Any decision on extradition, he emphasizes, resides with the Apsáalooke Nation.
Deputee agrees that Crow public opinion will strike down any extradition agreement.
"Our point of view is that they (state authorities) are trying to get us all incarcerated," Deputee says. "The majority of them that are in prison are minorities."
The Montana Department of Corrections' 2009 Biennial Report backs up his claim. In 2008, Montana state's male prison population was 19.2 percent Native American, while 28 percent of females inmates were Native American. According to the report, Native American prison rates are "almost 4 times higher than their representation in Montana's overall population."
Native Americans make up approximately 7 percent of Montana's population and only a portion of all incarcerated Native Americans are reflected in state statistics. Those convicted of felonies on a reservation are sent to federal prisons. And with more than 60 percent of Montana's Indians living under federal jurisdiction on reservations, those prison incarceration rates become even more significant.
Those discrepancies, coupled with centuries-old distrust and prejudice are hard to overcome. Dishonest tribal-federal agreements are another reason why, Matteucci believes, the Crow people oppose an agreement.
Deputee doesn't judge the eight or nine other people he knows on the Crow Reservation who are avoiding state prosecution for violent crimes.
Part of him wants to "tell them to just do the right thing, just turn themselves in, man up. Face your consequences for what you did," he says.
The other part of him knows how hard that is to do.
Holding his 1-year-old daughter, Luchristian, in his arms—arms scarred by a knifewielding man in a vicious fight prompted by a case of mistaken identity—Deputee surveys Crow Agency's town park. The playground slide is broken and garbage litters the ground. It's a tough place to make a living, and a tough place to grow up.

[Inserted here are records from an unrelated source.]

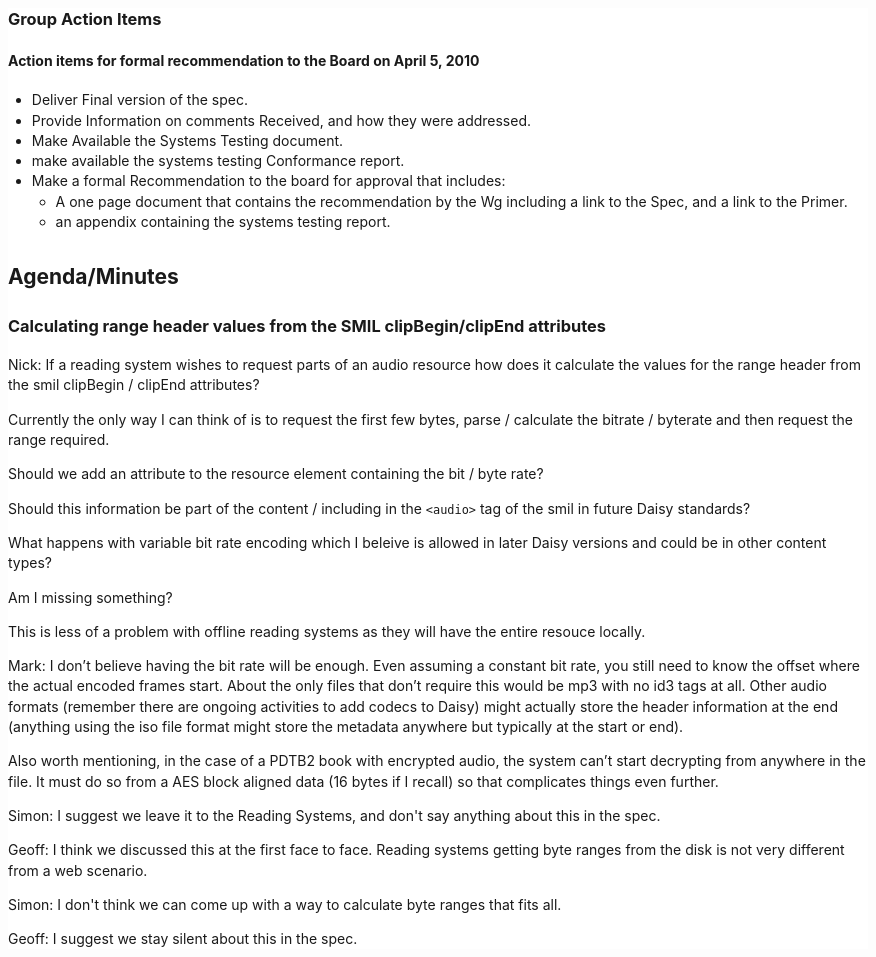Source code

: ### Group Action Items ###

#### Action items for formal recommendation to the Board on April 5, 2010 ####

  * Deliver Final version of the spec.
  * Provide Information on comments Received, and how they were addressed.
  * Make Available the Systems Testing document.
  * make available the systems testing  Conformance report.
  * Make a formal Recommendation to the board for approval that includes:
    * A one page document that contains the recommendation by the Wg including a link to the Spec, and a link to the Primer.
    * an appendix containing the systems testing report.

## Agenda/Minutes ##

### Calculating range header values from the SMIL clipBegin/clipEnd attributes ###

Nick: If a reading system wishes to request parts of an audio resource how does it calculate the values for the range header from the smil clipBegin / clipEnd attributes?

Currently the only way I can think of is to request the first few bytes, parse / calculate the bitrate / byterate and then request the range required.

Should we add an attribute to the resource element containing the bit / byte rate?

Should this information be part of the content / including in the `<audio>` tag of the smil in future Daisy standards?

What happens with variable bit rate encoding which I beleive is allowed in later Daisy versions and could be in other content types?

Am I missing something?

This is less of a problem with offline reading systems as they will have the entire resouce locally.

Mark: I don’t believe having the bit rate will be enough. Even assuming a constant bit rate, you still need to know the offset where the actual encoded frames start. About the only files that don’t require this would be mp3 with no id3 tags at all. Other audio formats (remember there are ongoing activities to add codecs to Daisy) might actually store the header information at the end (anything using the iso file format might store the metadata anywhere but typically at the start or end).

Also worth mentioning, in the case of a PDTB2 book with encrypted audio, the system can’t start decrypting from anywhere in the file. It must do so from a AES block aligned data (16 bytes if I recall) so that complicates things even further.

Simon: I suggest we leave it to the Reading Systems, and don't say anything about this in the spec.

Geoff: I think we discussed this at the first face to face. Reading systems getting byte ranges from the disk is not very different from a web scenario.

Simon: I don't think we can come up with a way to calculate byte ranges that fits all.

Geoff: I suggest we stay silent about this in the spec.
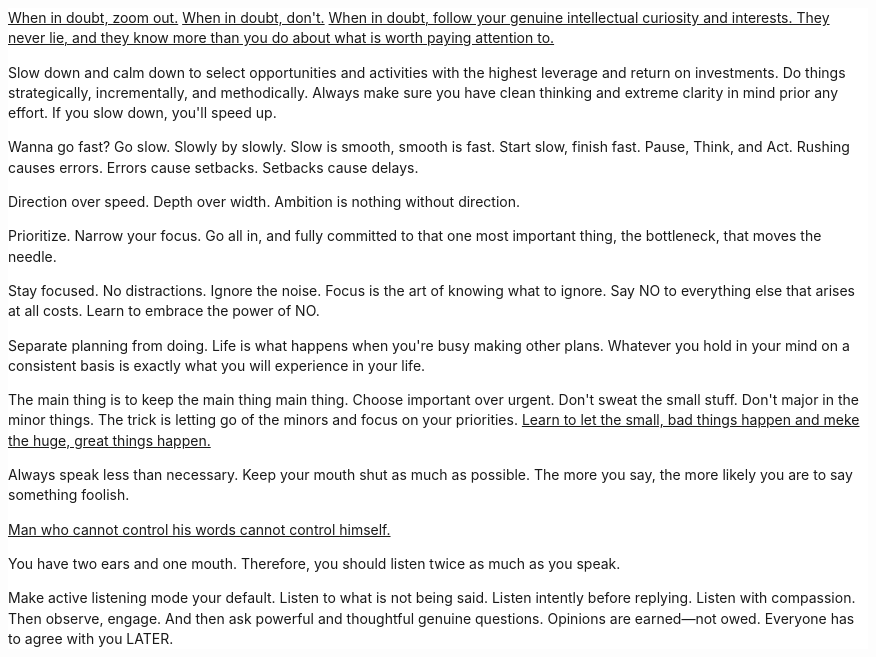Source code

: [When in doubt, zoom out.](https://www.youtube.com/watch?v=wupToqz1e2g) [When in doubt, don't.](https://www.brainyquote.com/quotes/benjamin_franklin_119121) [When in doubt, follow your genuine intellectual curiosity and interests. They never lie, and they know more than you do about what is worth paying attention to.](https://paulgraham.com/greatwork.html)

  


Slow down and calm down to select opportunities and activities with the highest leverage and return on investments. Do things strategically, incrementally, and methodically. Always make sure you have clean thinking and extreme clarity in mind prior any effort. If you slow down, you'll speed up.

  


Wanna go fast? Go slow. Slowly by slowly. Slow is smooth, smooth is fast. Start slow, finish fast. Pause, Think, and Act. Rushing causes errors. Errors cause setbacks. Setbacks cause delays.

  


Direction over speed. Depth over width. Ambition is nothing without direction.

  


Prioritize. Narrow your focus. Go all in, and fully committed to that one most important thing, the bottleneck, that moves the needle.

  


Stay focused. No distractions. Ignore the noise. Focus is the art of knowing what to ignore. Say NO to everything else that arises at all costs. Learn to embrace the power of NO.

  


Separate planning from doing. Life is what happens when you're busy making other plans. Whatever you hold in your mind on a consistent basis is exactly what you will experience in your life.

  


The main thing is to keep the main thing main thing. Choose important over urgent. Don't sweat the small stuff. Don't major in the minor things. The trick is letting go of the minors and focus on your priorities. [Learn to let the small, bad things happen and meke the huge, great things happen.](https://tim.blog/2007/10/25/weapons-of-mass-distractions-and-the-art-of-letting-bad-things-happen/)

  


Always speak less than necessary. Keep your mouth shut as much as possible. The more you say, the more likely you are to say something foolish.

  


[Man who cannot control his words cannot control himself.](https://x.com/RobertGreene/status/1765074873523798410#)

  


You have two ears and one mouth. Therefore, you should listen twice as much as you speak.

  


Make active listening mode your default. Listen to what is not being said. Listen intently before replying. Listen with compassion. Then observe, engage. And then ask powerful and thoughtful genuine questions. Opinions are earned—not owed. Everyone has to agree with you LATER.
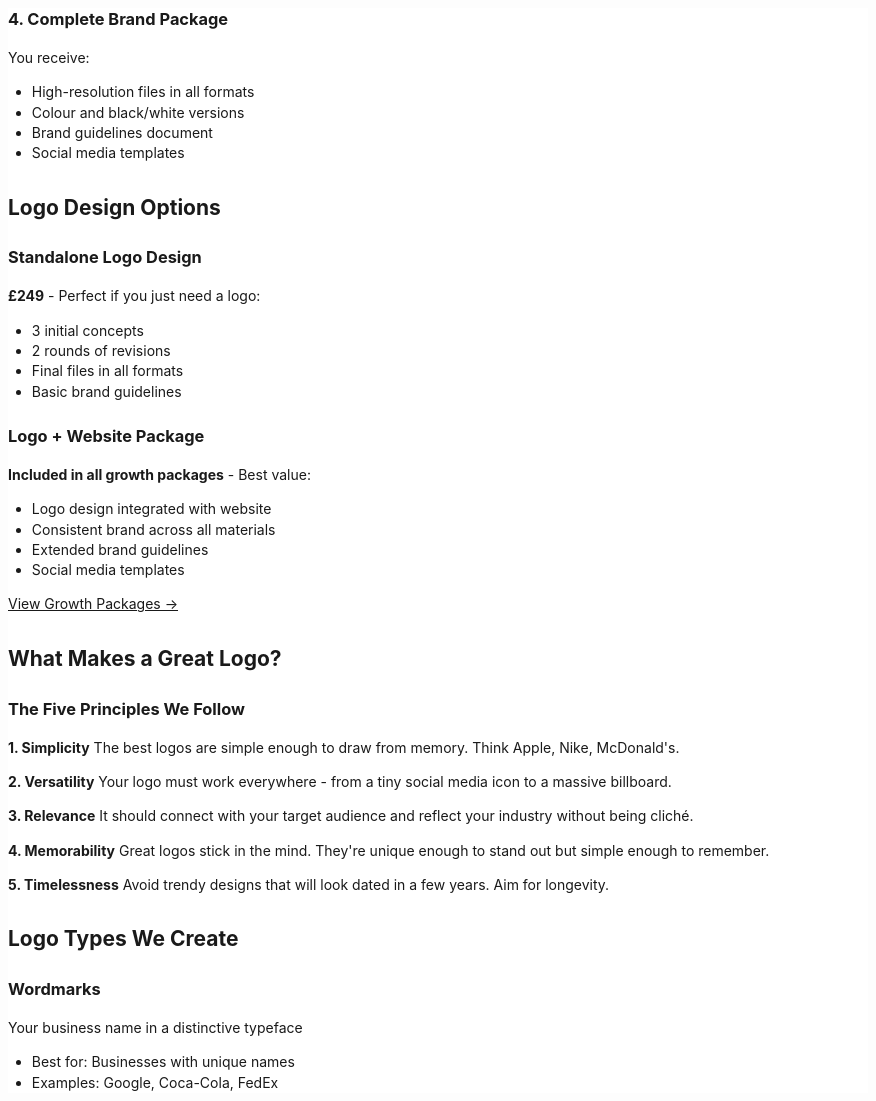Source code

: ### 4. Complete Brand Package
You receive:
- High-resolution files in all formats
- Colour and black/white versions
- Brand guidelines document
- Social media templates

## Logo Design Options

### Standalone Logo Design
**£249** - Perfect if you just need a logo:
- 3 initial concepts
- 2 rounds of revisions
- Final files in all formats
- Basic brand guidelines

### Logo + Website Package
**Included in all growth packages** - Best value:
- Logo design integrated with website
- Consistent brand across all materials
- Extended brand guidelines
- Social media templates

[View Growth Packages →](/trades-growth)

## What Makes a Great Logo?

### The Five Principles We Follow

**1. Simplicity**
The best logos are simple enough to draw from memory. Think Apple, Nike, McDonald's.

**2. Versatility**
Your logo must work everywhere - from a tiny social media icon to a massive billboard.

**3. Relevance**
It should connect with your target audience and reflect your industry without being cliché.

**4. Memorability**
Great logos stick in the mind. They're unique enough to stand out but simple enough to remember.

**5. Timelessness**
Avoid trendy designs that will look dated in a few years. Aim for longevity.

## Logo Types We Create

### Wordmarks
Your business name in a distinctive typeface
- Best for: Businesses with unique names
- Examples: Google, Coca-Cola, FedEx
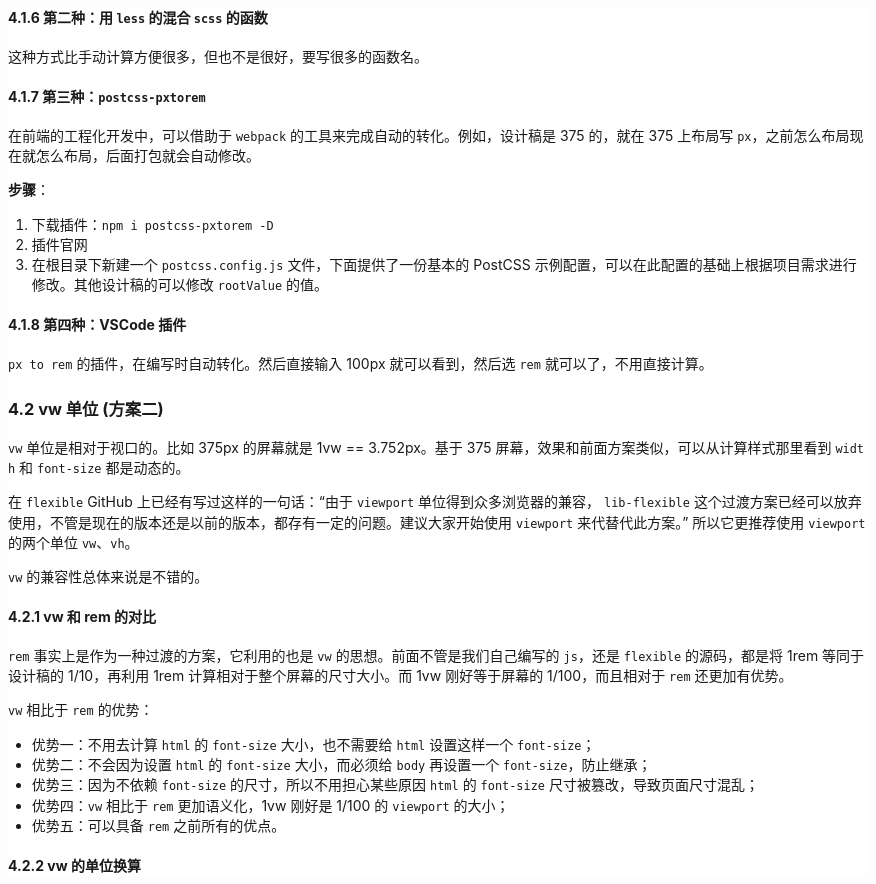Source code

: #### 4.1.6 第二种：用 `less` 的混合 `scss` 的函数



这种方式比手动计算方便很多，但也不是很好，要写很多的函数名。

#### 4.1.7 第三种：`postcss-pxtorem`



在前端的工程化开发中，可以借助于 `webpack` 的工具来完成自动的转化。例如，设计稿是 375 的，就在 375 上布局写 `px`，之前怎么布局现在就怎么布局，后面打包就会自动修改。



**步骤**：



1. 下载插件：`npm i postcss-pxtorem -D`
2. 插件官网
3. 在根目录下新建一个 `postcss.config.js` 文件，下面提供了一份基本的 PostCSS 示例配置，可以在此配置的基础上根据项目需求进行修改。其他设计稿的可以修改 `rootValue` 的值。

#### 4.1.8 第四种：VSCode 插件



`px to rem` 的插件，在编写时自动转化。然后直接输入 100px 就可以看到，然后选 `rem` 就可以了，不用直接计算。

### 4.2 vw 单位 (方案二)



`vw` 单位是相对于视口的。比如 375px 的屏幕就是 1vw == 3.752px。基于 375 屏幕，效果和前面方案类似，可以从计算样式那里看到 `width` 和 `font-size` 都是动态的。



在 `flexible` GitHub 上已经有写过这样的一句话：“由于 `viewport` 单位得到众多浏览器的兼容， `lib-flexible` 这个过渡方案已经可以放弃使用，不管是现在的版本还是以前的版本，都存有一定的问题。建议大家开始使用 `viewport` 来代替代此方案。” 所以它更推荐使用 `viewport` 的两个单位 `vw`、`vh`。



`vw` 的兼容性总体来说是不错的。

#### 4.2.1 vw 和 rem 的对比



`rem` 事实上是作为一种过渡的方案，它利用的也是 `vw` 的思想。前面不管是我们自己编写的 `js`，还是 `flexible` 的源码，都是将 1rem 等同于设计稿的 1/10，再利用 1rem 计算相对于整个屏幕的尺寸大小。而 1vw 刚好等于屏幕的 1/100，而且相对于 `rem` 还更加有优势。



`vw` 相比于 `rem` 的优势：



- 优势一：不用去计算 `html` 的 `font-size` 大小，也不需要给 `html` 设置这样一个 `font-size`；
- 优势二：不会因为设置 `html` 的 `font-size` 大小，而必须给 `body` 再设置一个 `font-size`，防止继承；
- 优势三：因为不依赖 `font-size` 的尺寸，所以不用担心某些原因 `html` 的 `font-size` 尺寸被篡改，导致页面尺寸混乱；
- 优势四：`vw` 相比于 `rem` 更加语义化，1vw 刚好是 1/100 的 `viewport` 的大小；
- 优势五：可以具备 `rem` 之前所有的优点。

#### 4.2.2 vw 的单位换算

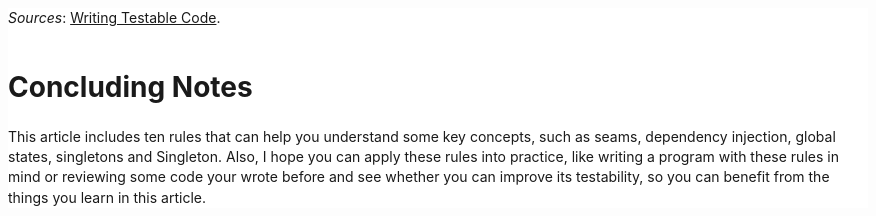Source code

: *Sources*: [Writing Testable Code](https://testing.googleblog.com/2008/08/by-miko-hevery-so-you-decided-to.html).

# Concluding Notes

This article includes ten rules that can help you understand some key concepts, such as seams, dependency injection, global states, singletons and Singleton. Also, I hope you can apply these rules into practice, like writing a program with these rules in mind or reviewing some code your wrote before and see whether you can improve its testability, so you can benefit from the things you learn in this article.

</div>
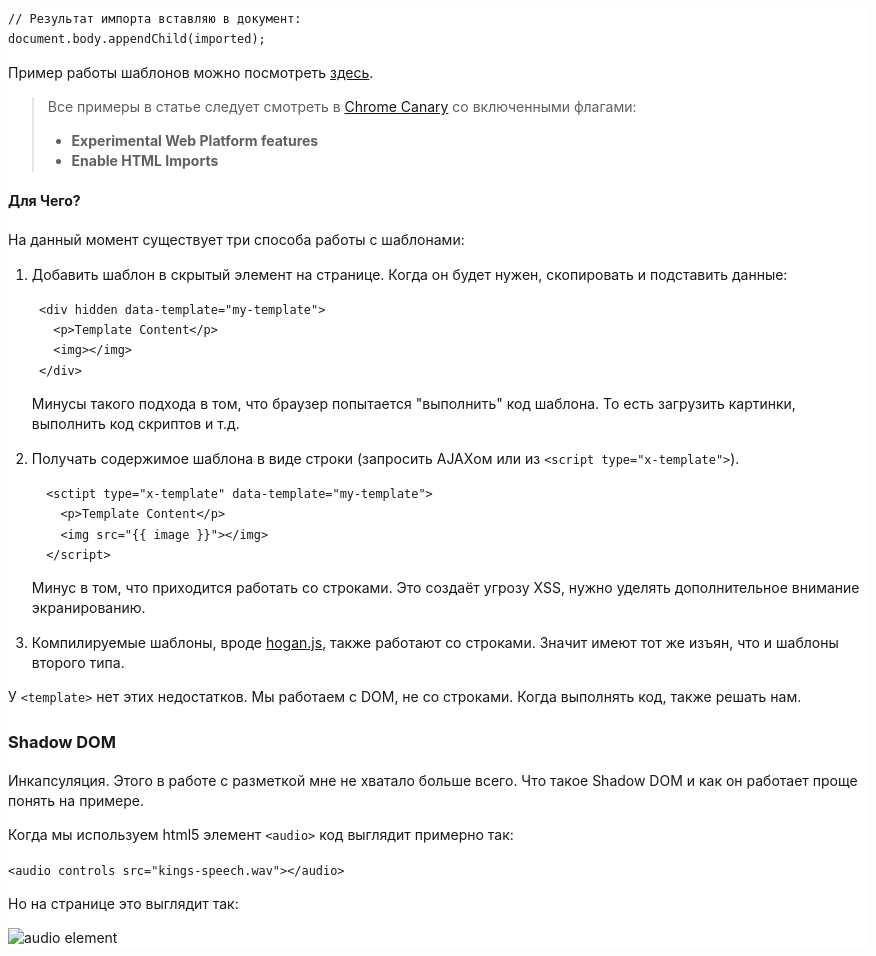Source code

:     // Результат импорта вставляю в документ:
    document.body.appendChild(imported);

Пример работы шаблонов можно посмотреть [здесь][templates-demo].

> Все примеры в статье следует смотреть в [Chrome Canary][canary] со
> включенными флагами:
>
> * **Experimental Web Platform features**
> * **Enable HTML Imports**

#### Для Чего?

На данный момент существует три способа работы с шаблонами:

1. Добавить шаблон в скрытый элемент на странице. Когда он будет нужен,
   скопировать и подставить данные:

        <div hidden data-template="my-template">
          <p>Template Content</p>
          <img></img>
        </div>

    Минусы такого подхода в том, что браузер попытается "выполнить" код
    шаблона. То есть загрузить картинки, выполнить код скриптов и т.д.


2. Получать содержимое шаблона в виде строки (запросить AJAXом или из
   `<script type="x-template">`).

         <sctipt type="x-template" data-template="my-template">
           <p>Template Content</p>
           <img src="{{ image }}"></img>
         </script>

    Минус в том, что приходится работать со строками. Это создаёт угрозу
    XSS, нужно уделять дополнительное внимание экранированию.

3. Компилируемые шаблоны, вроде [hogan.js][hogan-js], также работают со
   строками. Значит имеют тот же изъян, что и шаблоны второго типа.


У `<template>` нет этих недостатков. Мы работаем с DOM, не со строками.
Когда выполнять код, также решать нам.


### Shadow DOM

Инкапсуляция. Этого в работе с разметкой мне не хватало больше всего. Что
такое Shadow DOM и как он работает проще понять на примере.

Когда мы используем html5 элемент `<audio>` код выглядит примерно так:

    <audio controls src="kings-speech.wav"></audio>

Но на странице это выглядит так:

  ![audio element][audio-element-img]


[1]: http://sstephenson.us/posts/you-are-not-your-code
[templates]: http://www.w3.org/TR/components-intro/#template-section
[shadow-dom]: http://w3c.github.io/webcomponents/spec/shadow/
[custom-elements]: http://www.w3.org/TR/components-intro/#custom-element-section
[imports]: http://www.w3.org/TR/components-intro/#imports-section
[canary]: https://www.google.com/intl/en/chrome/browser/canary.html
[style-inheritance]: http://www.impressivewebs.com/inherit-value-css/
[hogan-js]: http://twitter.github.io/hogan.js/
[angular-directives]: http://docs.angularjs.org/guide/directive
[polymer]: http://www.polymer-project.org/
[wc-intro]: http://www.w3.org/TR/components-intro/
[wc-shadow]: http://w3c.github.io/webcomponents/spec/shadow/
[examples]: http://filipovskii.github.io/web-components-demo/
[mozilla-bug]: https://bugzilla.mozilla.org/show_bug.cgi?id=811542
[Eric]: http://www.html5rocks.com/en/profiles/#ericbidelman
[eric-templates]: http://www.html5rocks.com/en/tutorials/webcomponents/template/
[eric-shadow-101]: http://www.html5rocks.com/en/tutorials/webcomponents/shadowdom/
[eric-shadow-201]: http://www.html5rocks.com/en/tutorials/webcomponents/shadowdom-201
[eric-shadow-301]: http://www.html5rocks.com/en/tutorials/webcomponents/shadowdom-301/
[eric-custom-el]: http://www.html5rocks.com/en/tutorials/webcomponents/customelements
[eric-imports]: http://www.html5rocks.com/en/tutorials/webcomponents/imports/
[eric-video]: http://www.youtube.com/watch?v=eJZx9c6YL8k
[templates-demo]: http://filipovskii.github.io/web-components-demo/wc-templates/
[audio-demo]: http://filipovskii.github.io/web-components-demo/wc-shadowdom-audio/
[shadow-custom-1-demo]: http://filipovskii.github.io/web-components-demo/wc-shadowdom-custom/#1
[shadow-custom-2-demo]: http://filipovskii.github.io/web-components-demo/wc-shadowdom-custom/#2
[shadow-custom-3-demo]: http://filipovskii.github.io/web-components-demo/wc-shadowdom-custom/#3
[shadow-style-1-demo]: http://filipovskii.github.io/web-components-demo/wc-shadowdom-styles/#1
[shadow-style-2-demo]: http://filipovskii.github.io/web-components-demo/wc-shadowdom-styles/#2
[shadow-style-3-demo]: http://filipovskii.github.io/web-components-demo/wc-shadowdom-styles/#3
[shadow-style-4-demo]: http://filipovskii.github.io/web-components-demo/wc-shadowdom-styles/#3
[shadow-style-5-demo]: http://filipovskii.github.io/web-components-demo/wc-shadowdom-styles/#3
[shadow-style-6-demo]: http://filipovskii.github.io/web-components-demo/wc-shadowdom-styles/#3
[custom-el-1-demo]: http://filipovskii.github.io/web-components-demo/wc-custom-elements/#1
[custom-el-2-demo]: http://filipovskii.github.io/web-components-demo/wc-custom-elements/#2
[todo-widget]: http://filipovskii.github.io/web-components-demo/wc-todo-demo/
[audio-element-img]: http://habrastorage.org/storage3/94b/521/7b3/94b5217b32b9f31b14952f0845bfec7a.png
[devtools-shadow-img]: http://habrastorage.org/storage3/fa4/c0a/b5d/fa4c0ab5dd9786ec68ba620b74d16f05.png
[shadow-custom-1-img]: http://habrastorage.org/storage3/0b4/680/c71/0b4680c71fd746d393e11da03902d53d.png
[content-demo-img]: http://habrastorage.org/storage3/48f/f55/ba7/48ff55ba7ac47c137e7981344d5cfa36.png
[content-select-demo-img]: http://habrastorage.org/storage3/a6d/a0d/bf9/a6da0dbf91d6c34b536e79a94e21888f.png
[shadow-style-1-img]: http://habrastorage.org/storage3/92c/1ce/063/92c1ce063c1704dee8721e1d885f5fee.png
[shadow-style-2-img]: http://habrastorage.org/storage3/98d/973/4d3/98d9734d382eebba9ea663eb588b586b.png
[shadow-style-3-img]: http://habrastorage.org/storage3/6e0/39d/000/6e039d000cdb1fd91f8b4814bc18cb77.png
[shadow-style-4-img]: http://habrastorage.org/storage3/5a1/3a9/e51/5a13a9e5183bb7279330eb12f0b7646b.png
[shadow-style-5-img]: http://habrastorage.org/storage3/e31/775/9f5/e317759f57d941fcfc402acd0486187b.png
[shadow-style-6-img]: http://habrastorage.org/storage3/b09/75a/4d4/b0975a4d44e325b873005c85f4127245.png
[custom-el-1-img]: http://habrastorage.org/storage3/d9d/72d/5a3/d9d72d5a3279801de71c982933425f0a.png
[custom-el-2-img]: http://habrastorage.org/storage3/e2b/d5c/930/e2bd5c93064466d1a2bf3e9c3d3b5201.png
[todo-widget-img]: http://habrastorage.org/storage3/922/f03/f8d/922f03f8d14c931a67f813c5bf90b947.png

"I don't like being a criminal, to tell you the truth," he says. "I was never a criminal, I just kind of messed up."
But Deputee's "mess-up" turned into a drawnout jurisdictional nightmare because of a line marked by only a large blue welcome sign on the western edge of Interstate 90, a line crossed daily by commuters of all ages, races, and nations, and a line passionately protected by the people whom the U.S. government for years tried to trap, exterminate and assimilate.
Deputee's story is over. But the line remains.